Approaches to modeling system dynamics - processes, rules, state
transformations, and so on - run the gamut from flow diagrams and
sets of declarative rules to complex systems of equations. Although
they've been around as long as data and software models, they are
generally less understood because, simply put, there are more of
them. There are more of them because DSMs are tied with varying
degrees of intimacy to particular subject areas - quantum physics,
corporate finance, or college admissions, for example - or to
specific processes that may occur in multiple, disparate
subject-matter domains, or even more narrowly, to processes within
specific domains.
Descriptive scope and accuracy, as well as explanatory power, make
a DSM interesting, but two things make a model useful: It can be
solved, and its solutions are meaningful. Flow diagrams and sets of
rules in themselves are not solvable; you can't use a heuristic,
high-level description of a system's transformation of inputs into
outputs to determine the inputs and processing adjustments that will,
subject to constraints, produce your desired outputs. To create a
solvable, useful DSM, the conventional approach is to express it as a
system of equations.
Basic models simply describe known outcomes; more sophisticated
models show the transformation steps that turned inputs into outputs.
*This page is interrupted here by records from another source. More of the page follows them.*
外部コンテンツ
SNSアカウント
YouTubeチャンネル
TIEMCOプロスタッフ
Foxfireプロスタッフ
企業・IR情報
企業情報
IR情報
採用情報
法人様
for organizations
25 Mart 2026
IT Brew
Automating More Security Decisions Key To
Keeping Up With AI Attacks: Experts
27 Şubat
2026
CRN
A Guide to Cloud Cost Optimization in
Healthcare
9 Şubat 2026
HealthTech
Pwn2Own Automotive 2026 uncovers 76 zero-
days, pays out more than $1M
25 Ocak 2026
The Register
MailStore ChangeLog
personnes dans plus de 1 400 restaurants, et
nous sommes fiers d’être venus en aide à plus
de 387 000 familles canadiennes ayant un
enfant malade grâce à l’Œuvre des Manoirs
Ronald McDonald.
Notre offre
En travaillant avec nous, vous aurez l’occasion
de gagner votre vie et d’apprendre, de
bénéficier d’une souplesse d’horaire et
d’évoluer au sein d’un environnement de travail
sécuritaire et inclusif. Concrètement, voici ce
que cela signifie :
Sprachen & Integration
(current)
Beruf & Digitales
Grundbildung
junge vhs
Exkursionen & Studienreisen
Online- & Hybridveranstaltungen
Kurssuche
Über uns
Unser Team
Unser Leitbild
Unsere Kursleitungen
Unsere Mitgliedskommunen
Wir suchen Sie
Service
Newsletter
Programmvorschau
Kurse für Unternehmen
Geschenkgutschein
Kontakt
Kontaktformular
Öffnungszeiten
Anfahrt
(See sidebar "Model Progress.") Of course, a model doesn't have to be
explanatory to provide good forecasts - I know that if I head
northeast from Philadelphia I'll eventually get to New York City,
whether I travel by train, bicycle, or skateboard. And a model that
provides good forecasts isn't necessarily the best model for the job;
there's more than one way to skin a cat. In practice, however, only a
model based on transparent, realistic steps will be solvable.
With solvability, you can measure not only how accurately a model
depicts a system, you can also evaluate the likely results of changes
to inputs, processes, or both. This is a fancy way of saying that you
can use a solvable model to optimize the modeled system. You optimize
a model via a function that measures the difference between the
model's results and real-world observations. You can then apply an
optimized model to predict the outcome in alternative scenarios. The
numerous possible applications for such solvable models in
enterprises include:
- Optimization of procurement, supply chain, manufacturing, and
distribution
- Resource scheduling
- Network and transportation routing
- Asset allocation and portfolio management.